Hace casi un cuarto de siglo, en las salas del Museo del Prado, un jovencísimo Javier Sierra tuvo un extraño encuentro con Luis Fovel, un completo desconocido que parecía conocer la vida oculta de algunas de las obras maestras de la pintura.
Impresionado por su erudición y el aura de misterio que irradiaba, Javier noveló su tropiezo en El maestro del Prado, haciendo una llamada a sus lectores para encontrar a aquel doctor Fovel, del que nunca más volvió a saber. Ahora, por fin, El plan maestro desvela la verdadera naturaleza de ese visitante, convirtiendo El maestro del Prado en parte de su nueva trama y resolviendo una búsqueda vital cargada de asombrosos descubrimientos.
El plan maestro presenta un enfrentamiento entre dos grupos de estos forasteros. Frente a los maestros, están los observadores o vigilantes, que los combaten. Su lucha se remonta a los orígenes mismos de la humanidad, al amanecer del hombre. Las cuevas prehistóricas, en Lascaux o Cantabria, muestran siluetas de seres extraños cuya presencia se rastrea también en las civilizaciones humanas más antiguas, como Súmer.

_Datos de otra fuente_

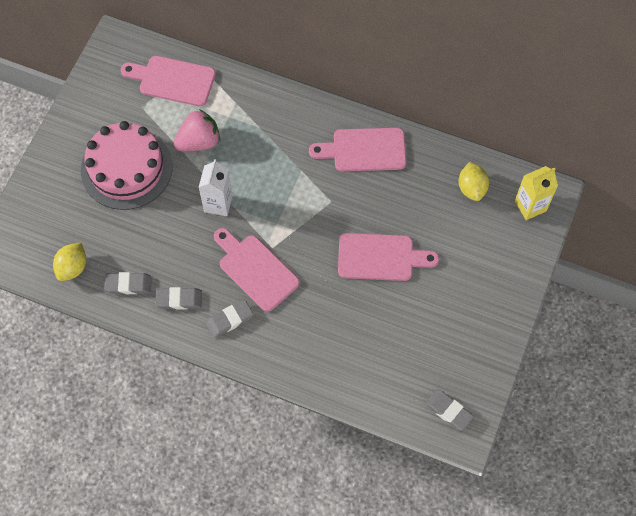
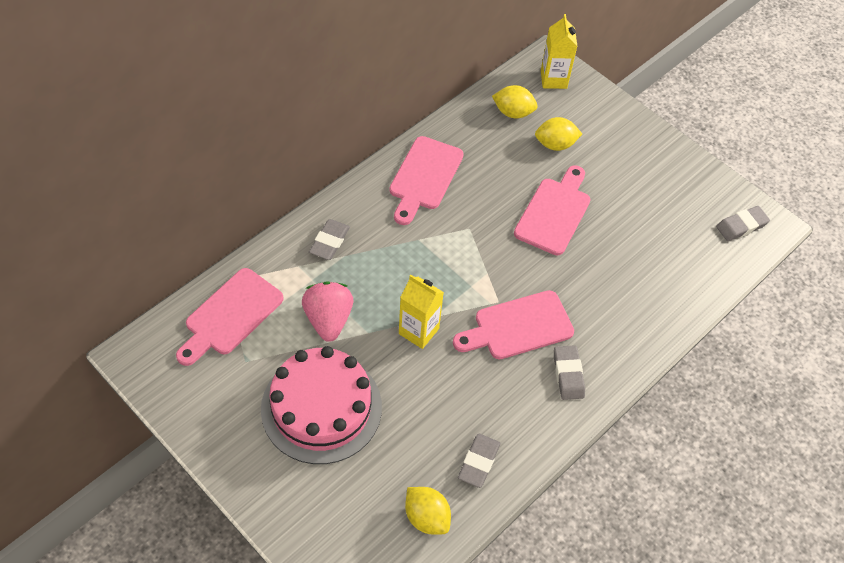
camera: 70 degrees left, 10 degrees down
grey eraser [155,287,202,310] -> grey eraser moved to [309,219,350,260]
white carton [198,159,233,216] -> yellow carton [399,275,444,349]
none -> yellow lemon [535,117,582,151]

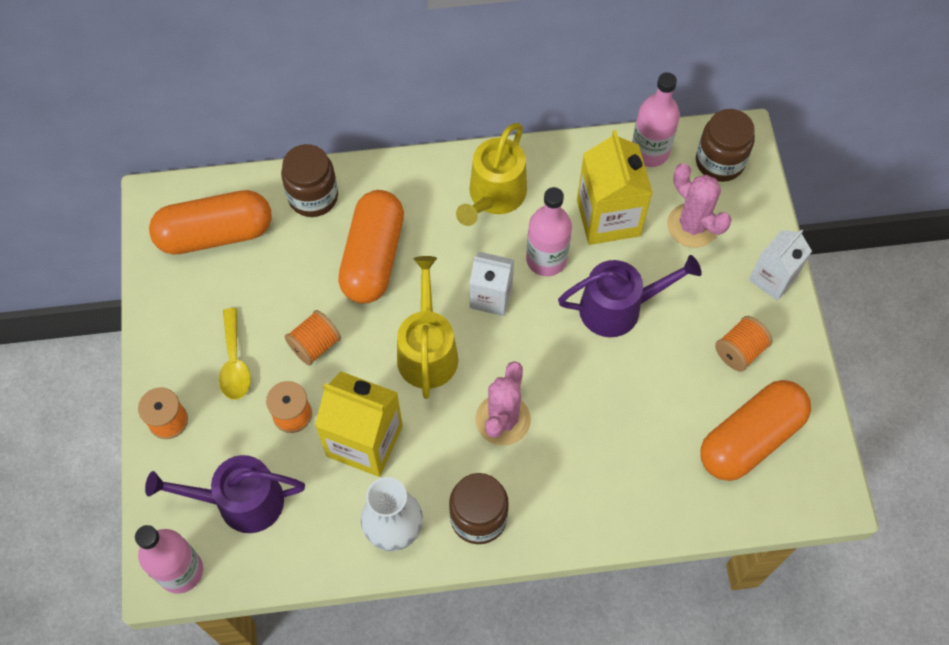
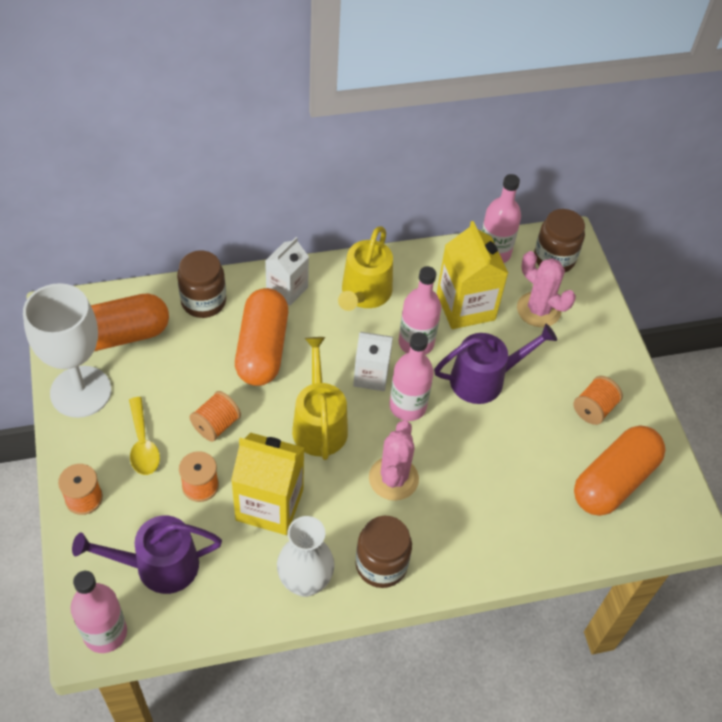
camera: 10 degrees left, 10 degrees down
white carton [749,229,812,301] -> white carton moved to [265,237,309,306]
none -> white goblet [23,283,111,418]
none -> pink bottle [389,332,434,421]

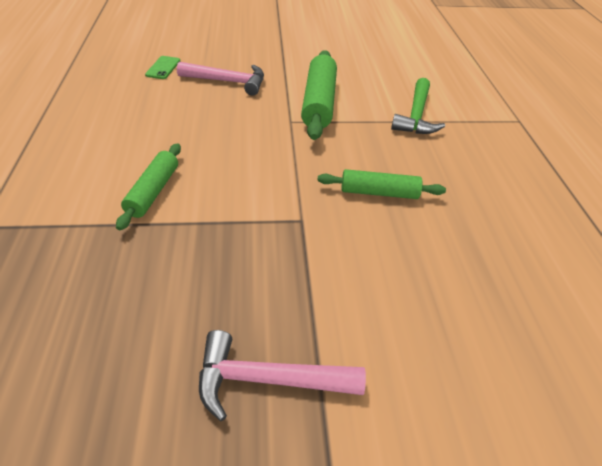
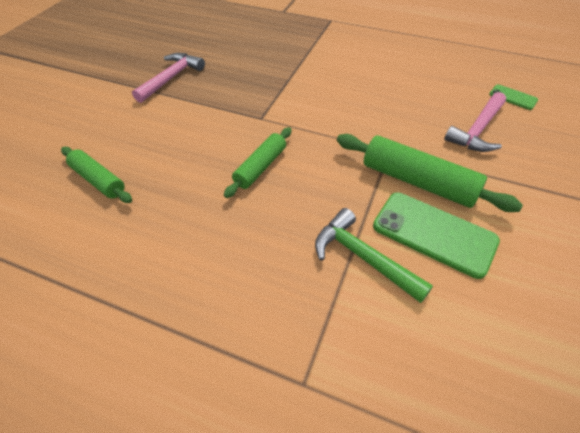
camera: 120 degrees right, 5 degrees up
green rolling pin [116,143,181,230] -> green rolling pin moved to [61,147,132,203]
none -> green phone [373,192,500,279]

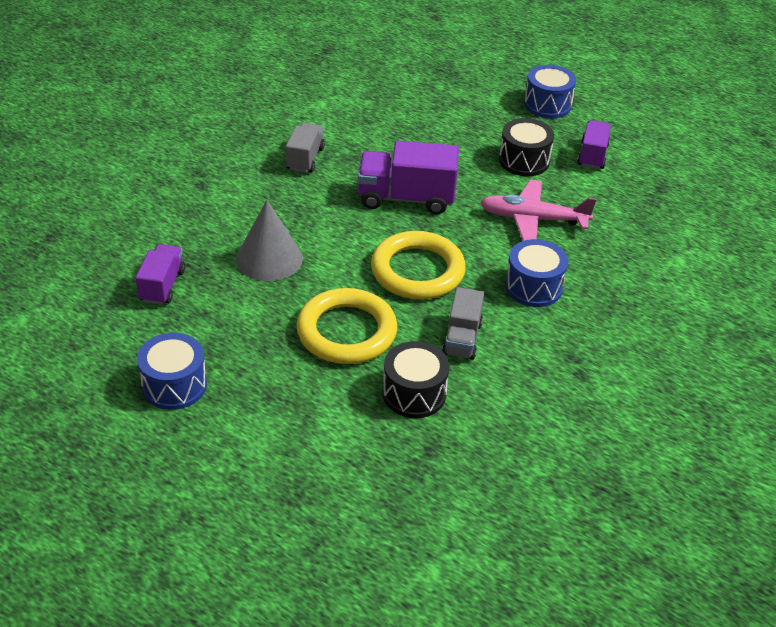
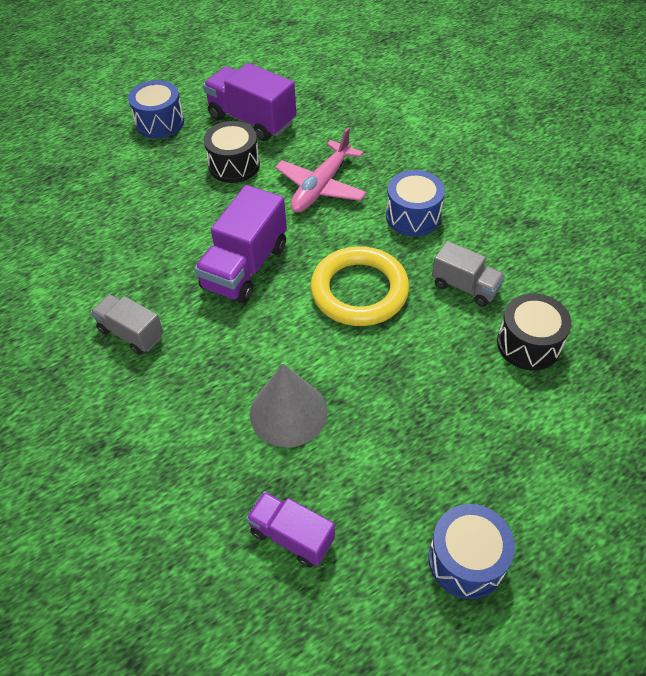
camera: 65 degrees left, 10 degrees up
yellow ring [296,288,397,364] -> none
purple truck [577,120,611,169] -> purple truck [203,63,296,141], size x1.64

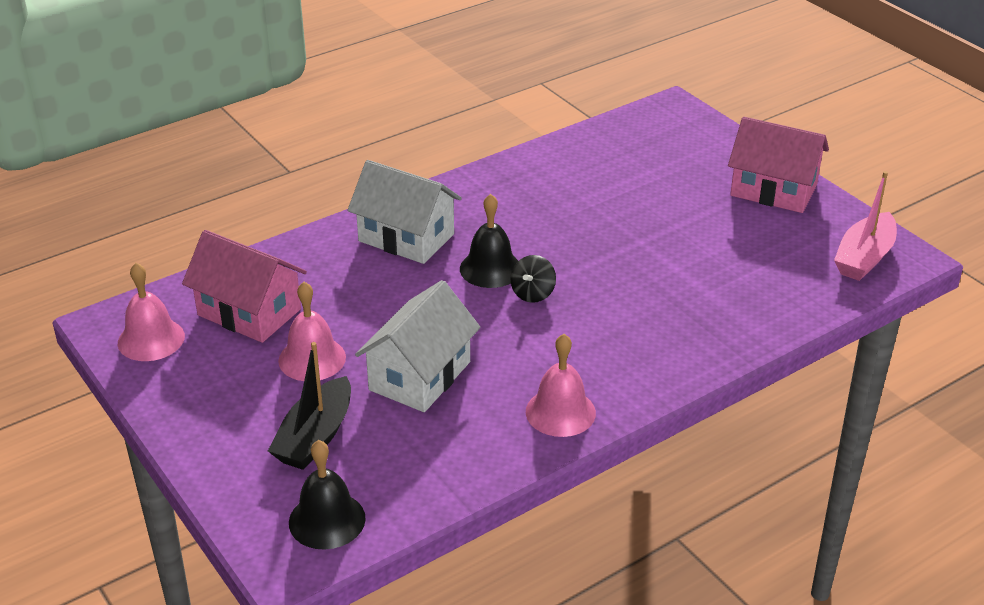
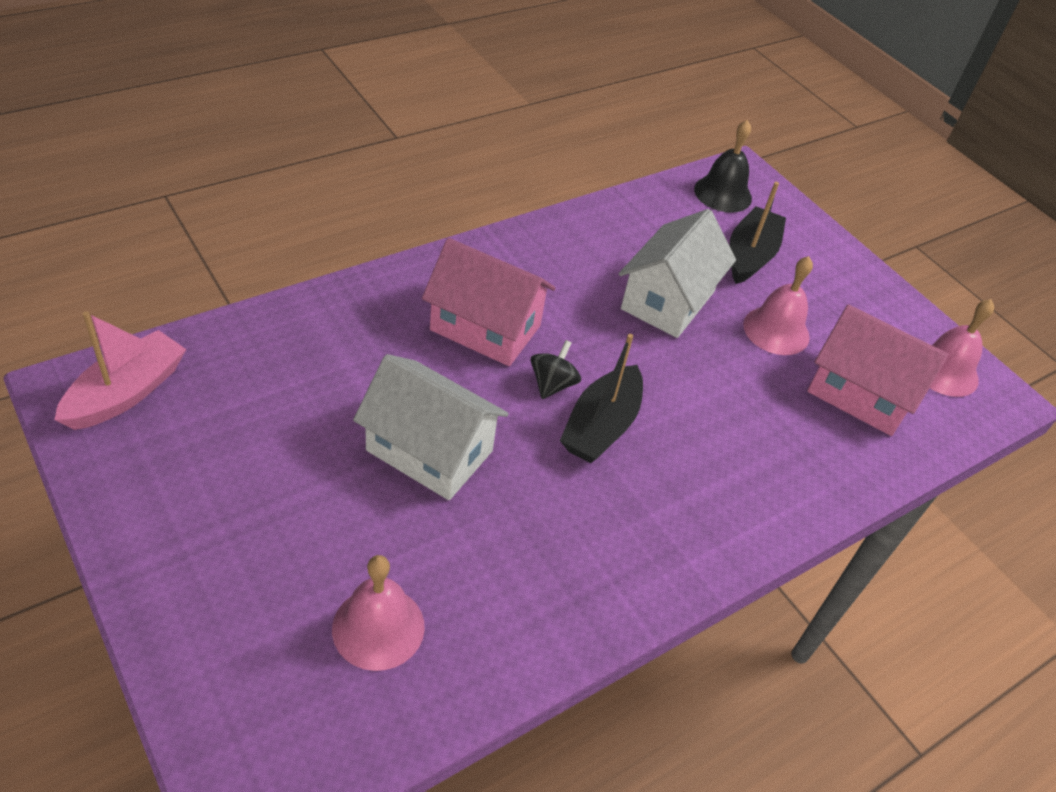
camera: 175 degrees right, 10 degrees up
white house [347,160,462,264] -> white house moved to [353,354,509,500]
black bell [460,194,518,288] -> black boat [560,334,643,463]
pink bell [526,334,596,437] -> pink bell moved to [332,555,425,671]
pink house [728,117,829,213] -> pink house moved to [422,238,556,366]

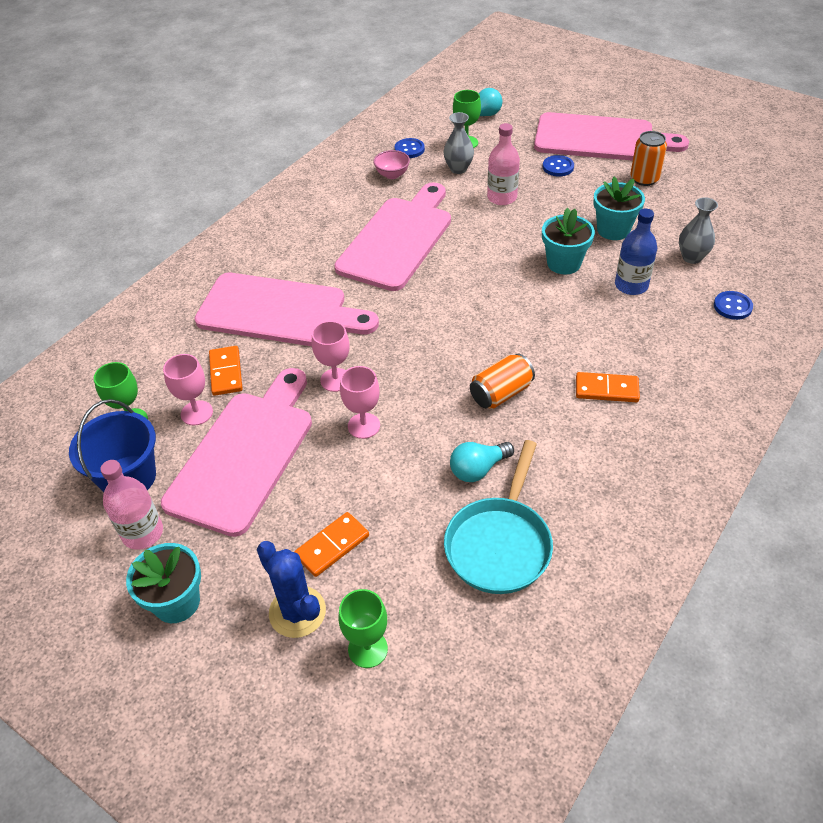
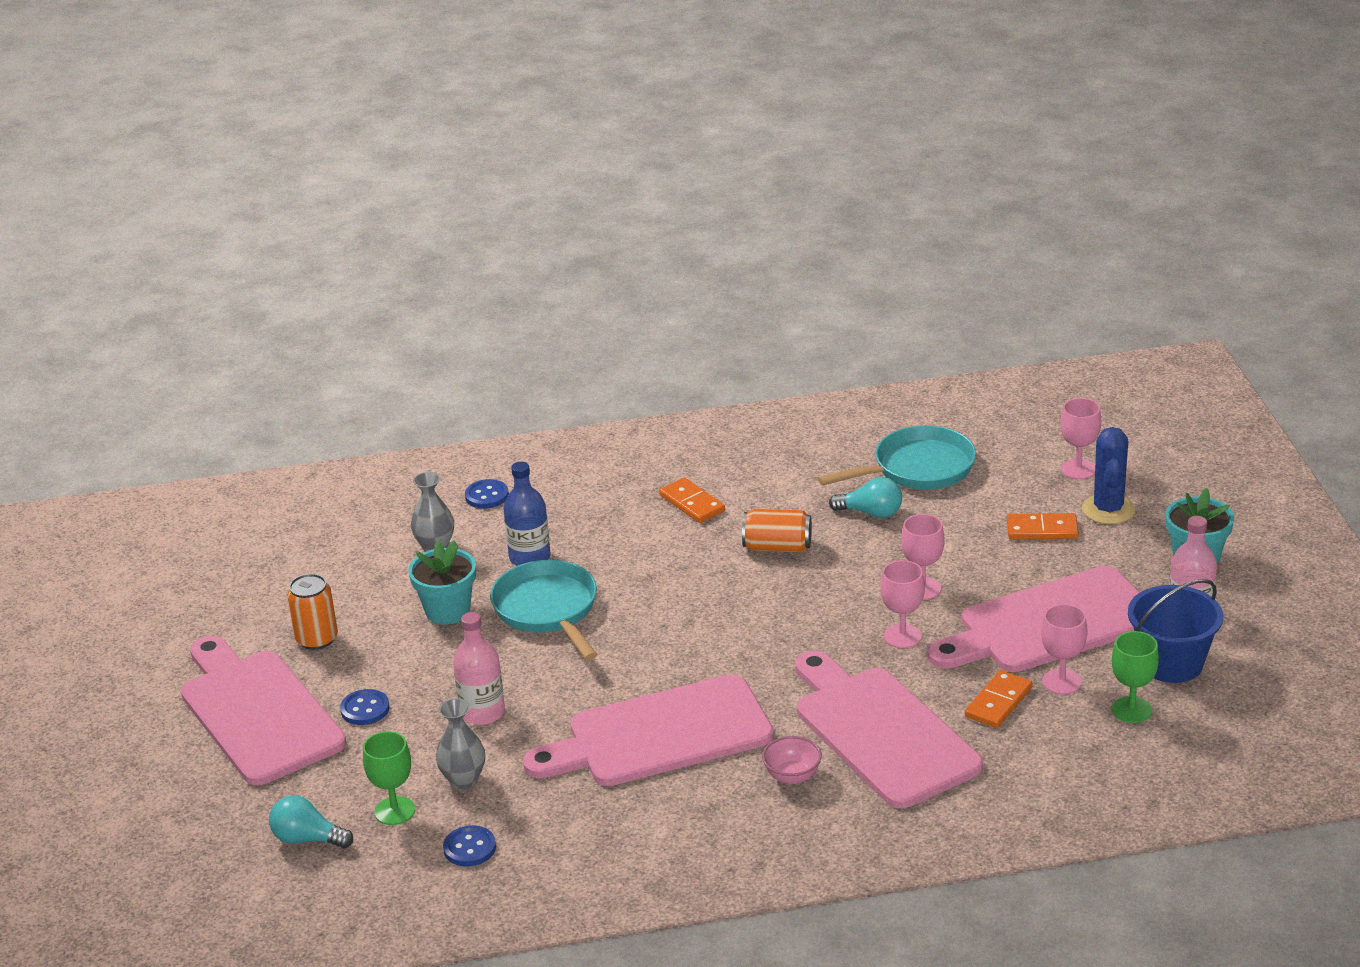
camera: 135 degrees left, 15 degrees down
green goblet [338,589,388,668] -> pink goblet [1060,398,1101,479]
pink bowl [373,150,410,179] -> pink bowl moved to [762,736,822,784]
turquoise flower pot [542,207,595,275] -> turquoise pan [490,560,598,660]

Son los maestros ancestrales o maestros instructores, una especie de deidades que surgen de la nada en momentos difíciles y entregan a la humanidad información valiosa.
Más allá de la reflexión sobre el arte, y de la adictiva peripecia que presenta, El plan maestro deja en el aire algunas conclusiones interesantes. Como que el ser humano es, ante todo, una criatura emocional, sujeta a lo que percibe por los sentidos, y que los mundos suprasensoriales son tan reales como los de nuestra vida cotidiana.
Además, como la buena novela que es, presenta una cuestión arriesgada e inquietante, la de imaginar un futuro en el que los hombres hayan desterrado el arte de sus vidas. Una cosa es cierta: el lector no volverá a ver la pintura, ni visitará el Prado, los Uffizi o el Louvre, del mismo modo después de leer esta obra.